Much dicussion followed between her and I and her and her mother and she agreed to try coming to America. If things work out well - she has agreed that we will marry. if they don't I am sill ready to look elsewhere if the time eventually comes. She will have abig decison to make - and as far as I am concerned there is only one acceptable answer. I will not waste my life fiancing a girlfriend in a foreign country to who, does not place me first.
What I'm trying to say is that I am tickled pink - that I willhave her here with me in the US - but we will seriously use the 90 day option as an option. And I will hope and pray that things work out and we do marry if its right.
Very interesting post! You write so well...really good for non-english speaker to understand! In my opinion better that mommy dont come to USA, she just dont give your family peace, better send her some money every month. Other way maybe girl who is used to listen mother will listen you and is easy to rule??????

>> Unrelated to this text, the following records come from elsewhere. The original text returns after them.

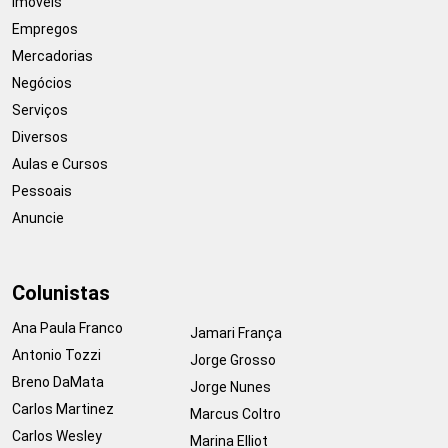
Imóveis
Empregos
Mercadorias
Negócios
Serviços
Diversos
Aulas e Cursos
Pessoais
Anuncie
Colunistas
Ana Paula Franco
Jamari França
Antonio Tozzi
Jorge Grosso
Breno DaMata
Jorge Nunes
Carlos Martinez
Marcus Coltro
Carlos Wesley
Marina Elliot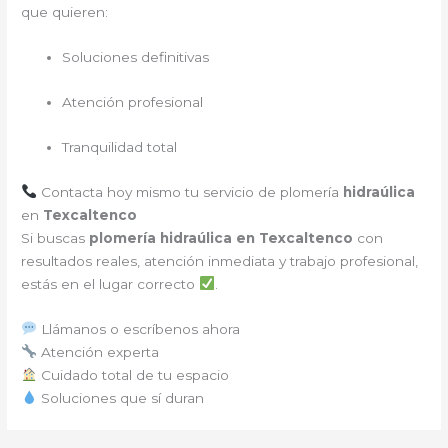
que quieren:
Soluciones definitivas
Atención profesional
Tranquilidad total
Contacta hoy mismo tu servicio de plomería
hidraúlica
en
Texcaltenco
Si buscas
plomería hidraúlica en Texcaltenco
con
resultados reales, atención inmediata y trabajo profesional,
estás en el lugar correcto
.
Llámanos o escríbenos ahora
Atención experta
Cuidado total de tu espacio
Soluciones que sí duran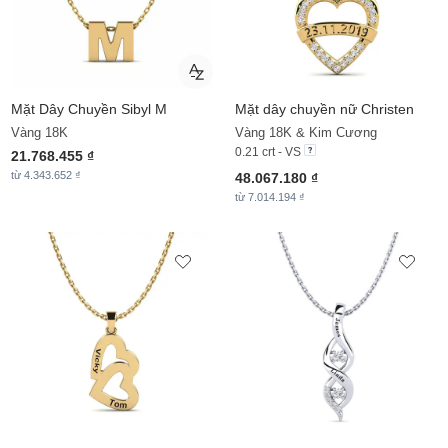
Mặt Dây Chuyền
Sibyl M
Mặt dây chuyền nữ Christen
Vàng 18K
Vàng 18K & Kim Cương
0.21 crt - VS
21.768.455 ₫
từ 4.343.652 ₫
48.067.180 ₫
từ 7.014.194 ₫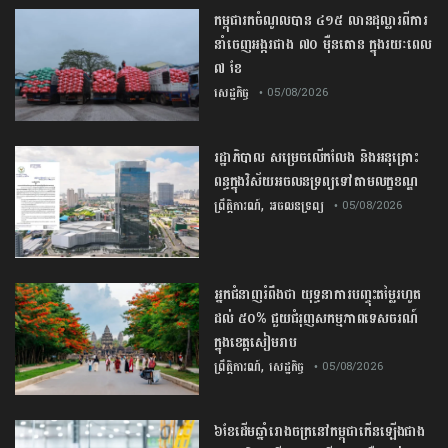
កម្ពុជារកចំណូលបាន ៤១៥ លានដុល្លារពីការ
នាំចេញអង្ករជាង ៧០ ម៉ឺនតោន ក្នុងរយៈពេល
៧ ខែ
សេដ្ឋកិច្ច
• 05/08/2026
រដ្ឋាភិបាល សម្រេច​លើកលែង និងអនុគ្រោះ
ពន្ធក្នុងវិស័យអចលនទ្រព្យ​ទៅតាមលក្ខខណ្ឌ
,
ព្រឹត្តិការណ៍
អចលនទ្រព្យ
• 05/08/2026
អ្នកជំនាញ​រំពឹង​ថា​ ​យុទ្ធនាការ​បញ្ចុះ​តម្លៃ​រហូត
ដល់​ ​៥០​% ​ជួយ​ជំរុញ​សកម្មភាព​ទេសចរណ៍​
ក្នុង​ខេត្ត​សៀមរាប​
,
ព្រឹត្តិការណ៍
សេដ្ឋកិច្ច
• 05/08/2026
៦ខែដើមឆ្នាំរោងចក្រនៅកម្ពុជាកើនឡើងជាង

Do take care mate. The more I hear about this girl and I do mean girl because she doesn't sound too mature is that she could be a real problem. I think that you are doing the right thing using the 90 day K1 period for exactly what it was intended for. Good idea.
I can see further problems with her getting a job, learning the language, constantly pining for the homeland etc etc. Not to mention being lumbered with the mum in law all the time it is like getting two for the price of one. Your analogy about being already married is absolutely accurate.
You say she will have a big decision to make, I think you are the one with the big decision to make. You have been having this relationship for quite a while and all of a sudden she turns into a flake. Send her money to renovate the apartment, got to have Mommy with her all the time, last minute "I don't want to go to the embassy", I don't want to take the bus send me a plane ticket. I think I dated this girl, you sure she isn't American?
I say all this with respect buddy, I mean no insult or to make fun. There is a point of diminishing returns.
I had that love blackmail thing pulled on me. "You obviously couldn't have meant your feelings if you end things so quickly". It is a form of feminine blackmail, but if they decide to walk on you it will not be a problem. It is a one way street.
I have not forgotten any of the things I said regarding my trip last March. Things have improved and much has been resolved but believe me I have not forgotten. If it is a repeat performance I will just return to the States and she will never hear from me again. there will be no warning and no explanation. I will just disappear, because I will have done talking at that point. There are so many beautiful women out there that would love to take Marina's place that I will not stand too much nonsense. I am not one to give up easily, so I am returning but I know when to walk away from a losing hand. Just don't let your personal tragedy color the decisions you are making now my friend. I think you are a bit vulnerable now and I hope that you are not on your own. This forum is a poor substitute for real family.
Anyway whatever happened to that nice girl from latvia?